Every entry in The Rollergirl Project is a small glimpse into the life of a derby girl. This entry is by Ingrid Inhumane who recently went on a medical hiatus from the Rollergirls of Southern Indiana. More pictures of her can be found at Cory's website.
On a brisk Saturday night I went to Hammerheads Bar to attend a “rollergirl” friend’s charity event. Full contact musical chairs defiantly was as exciting and violent as it sounds. My boyfriend turns to me and says, “so, you going to play roller derby?” I remember saying, “HELL NO, I am not going to subject myself to that kind of pain…..on skates”. Little did I know that one year later I would be eating those words when I broke my toe and was bruised head to toe after my first time playing full contact musical chairs. I had literally got off the couch on the last Wednesday in April 2008 and said, “I’m going to play roller derby” and that’s what I did.
Thinking back to life before derby I never felt very tough or confident. Derby allowed me to put myself out there to women that liked the same things I did and didn’t stereotype me. Instead I earned respect of some tough broads that probably wouldn’t have given me the time of day otherwise. I became strong enough to stand up to those that walked all over me and courage to push myself way beyond any line I was afraid to cross. I never stopped to think “I can’t do that” but stopped and thought “I can’t believe I just did that”. As I was climbing stairs to the top of St. Peter’s Basillica in Rome, Italy I thought “I’m going to die by fall or earthquake”……..but I stopped and thought, “If I can jam I can do anything!!” I made it to the top and was so proud that I overcame my fear of heights thanks to getting my ass kicked a few times while jamming.

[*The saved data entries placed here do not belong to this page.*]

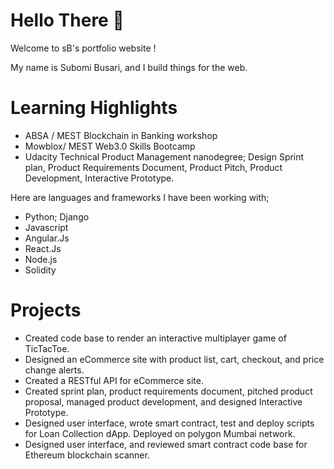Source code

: 
# Hello There 👋
Welcome to sB's portfolio website !

My name is Subomi Busari, and I build things for the web.


# Learning Highlights
  - ABSA / MEST Blockchain in Banking workshop 
  - Mowblox/ MEST Web3.0 Skills Bootcamp
  - Udacity Technical Product Management nanodegree; Design Sprint plan, Product Requirements Document, Product Pitch, Product Development, Interactive Prototype.


Here are languages and frameworks I have been working with;

 -  Python; Django
 -  Javascript
 -  Angular.Js
 -  React.Js
 -  Node.js
 -  Solidity
 
   
# Projects
- Created code base to render an interactive multiplayer game of TicTacToe.
- Designed an eCommerce site with product list, cart, checkout, and price change alerts.
- Created a RESTful API for eCommerce site.
- Created sprint plan, product requirements document, pitched product proposal, managed product development, and designed Interactive Prototype.
- Designed user interface, wrote smart contract, test and deploy scripts for Loan Collection dApp. Deployed on polygon Mumbai network.
- Designed user interface, and reviewed smart contract code base for Ethereum blockchain scanner.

The love for derby can make you do crazy things. During one particular practice I had gotten tangled in a 5 girl fall which broke my toe stop. As I sit on the roller rink bench crying from anger and fixing my top stop I thought why am I crying. When you put overly competitive women, lactating women and social outcasts on skates together you get emotions, drama and a hell of a lot fun. During my first week of roller derby I went to a slumber party given by fellow ROSI, Tyranni. Even though I wouldn’t tell what happened behind closed doors but at the end of the night I ended up sleeping in a twin bed with two other girls, oh and salsa, wax and streaking was involved. If not for derby I wouldn’t have been on television, did a radio broadcast, been in a calendar, helped fight breast cancer, encourage runners in a marathon or wore ruffle panties on the outside of my leggings.
On my 10th practice I got to choose my name and my first choice was Norma Bates and my number was going to be 1 Bad Mother, but I was so disappointed to find out the name was taken. Next idea was Andromedia Sprain, taken. Ok, reverse; what isn’t taken. I looked in the Thesaurus under sinister names and picked Inhumane. Then I looked for a name I wouldn’t mind being called and that night Ingrid Inhumane was born. From my first bout to my last I have stood behind that persona. I always referred to Natalie as my “slave name” because as Natalie I have to say sorry for bumping in someone or excuse me when I burp. Ingrid doesn’t say sorry and she gets a trophy that says “Best Gasser”. You will probably never see a trophy for best jammer or best blocker, but having a little girl come up to me and tell me I am their favorite is trophy enough for me. I wear my eyes blacked out my lipstick smeared and stitches on my face. Why? Because I can and I don’t have to give a reason, I am Ingrid.